The Cold Heaven

?

The Cold Heaven

·         Ambiguous poem- suggests enlightenment and revelation in life and punishment after death, shows an element of disillusionment

o   It ends with a rhetorical question, similar to Leda and the Swan, Among Schoolchildren, and The Second Coming. Yeats does not provide answers through his poetry, only more questions.

·         Made up of Alexandrines woven into free verse, reflecting order with chaos. By blending the two opposites Yeats reflects his own confusions about the afterlife.
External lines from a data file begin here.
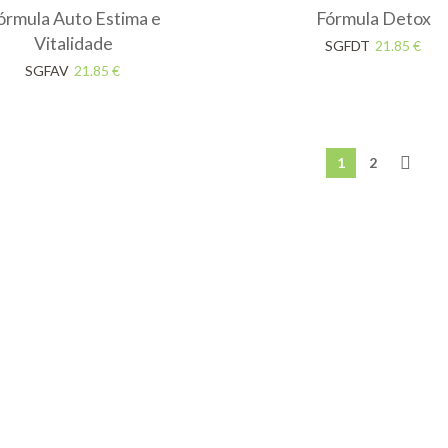
órmula Auto Estima e
Fórmula Detox
Vitalidade
SGFDT
21.85
€
SGFAV
21.85
€
1
2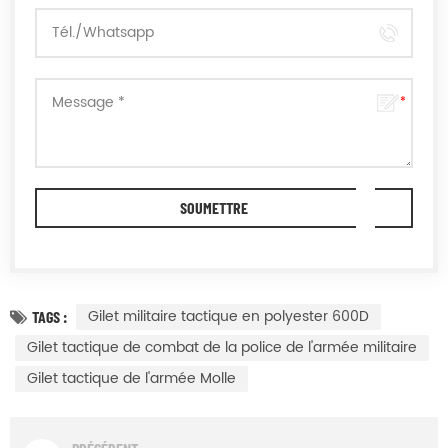
Gilet militaire tactique en polyester 600D
TAGS :
Gilet tactique de combat de la police de l'armée militaire
Gilet tactique de l'armée Molle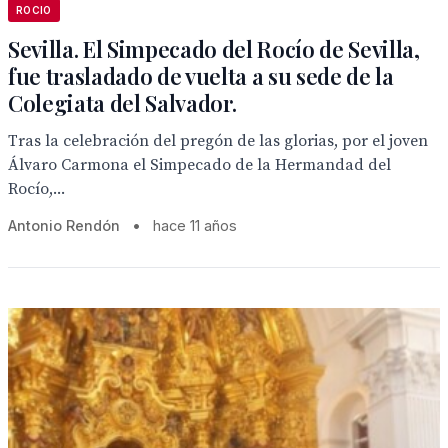
ROCIO
Sevilla. El Simpecado del Rocío de Sevilla,
fue trasladado de vuelta a su sede de la
Colegiata del Salvador.
Tras la celebración del pregón de las glorias, por el joven
Álvaro Carmona el Simpecado de la Hermandad del
Rocío,...
Antonio Rendón
•
hace 11 años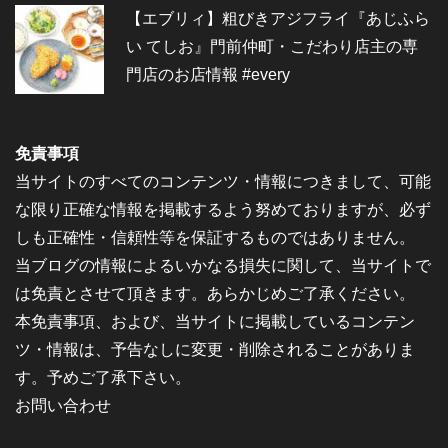
【エブリィ】粗びきアジフライ『あじふら
い てしお』門前仲町・こだわり店主の専
門店のお店情報 #every
免責事項
当サイトのすべてのコンテンツ・情報につきまして、可能
な限り正確な情報を掲載するよう努めておりますが、必ず
しも正確性・信頼性等を保証するものではありません。
当ブログの情報によるいかなる損失に関して、当サイトで
は免責とさせて頂きます。あらかじめご了承ください。
本免責事項、および、当サイトに掲載しているコンテン
ツ・情報は、予告なしに変更・削除されることがありま
す。予めご了承下さい。
お問い合わせ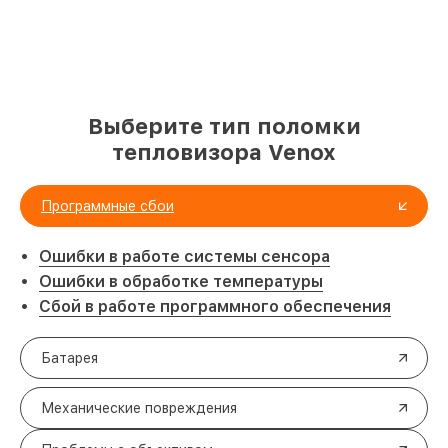
Выберите тип поломки
тепловизора Venox
Программные сбои
Ошибки в работе системы сенсора
Ошибки в обработке температуры
Сбой в работе программного обеспечения
Батарея
Механические повреждения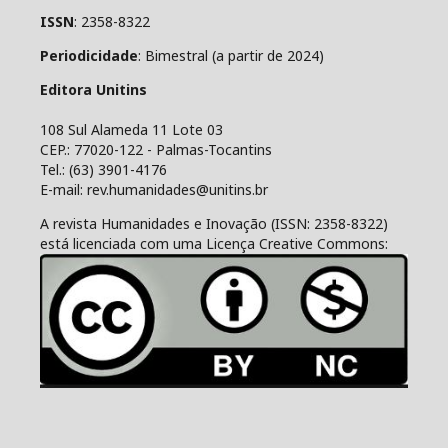
ISSN
: 2358-8322
Periodicidade
: Bimestral (a partir de 2024)
Editora Unitins
108 Sul Alameda 11 Lote 03
CEP.: 77020-122 - Palmas-Tocantins
Tel.: (63) 3901-4176
E-mail: rev.humanidades@unitins.br
A revista Humanidades e Inovação (ISSN: 2358-8322)
está licenciada com uma Licença Creative Commons: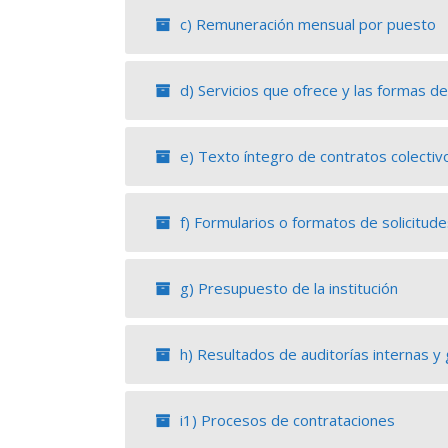
c) Remuneración mensual por puesto
d) Servicios que ofrece y las formas de
e) Texto íntegro de contratos colectiv
f) Formularios o formatos de solicitud
g) Presupuesto de la institución
h) Resultados de auditorías internas 
i1) Procesos de contrataciones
·         Enjambment ‘Suddenly I saw the cold and rook-delighting heaven/ That seemed as though ice burned and was but the more ice,’ the continuous flow of words seems like a stream-of-consciousness. It also reflects the rush of thought that is the result of a revelation

·         Use of the word suddenly pitches the reader straight into the poem – in media res.  Creates a sense of urgency.

·         Life and death

o   Ice burned/cold heaven/injustice of the skies- oxymoronic, how can heaven be cold/indifferent? It should be a place of warmth and love? Suggests heaven is not a just place, criticism. Negative view of the afterlife. Ice burned sounds torturous- both extremes of temperature simultaneously

o   ‘rook-delighting’ – omen of death. This contrasts with heaven to make us even more confused as to how good or bad the afterlife is.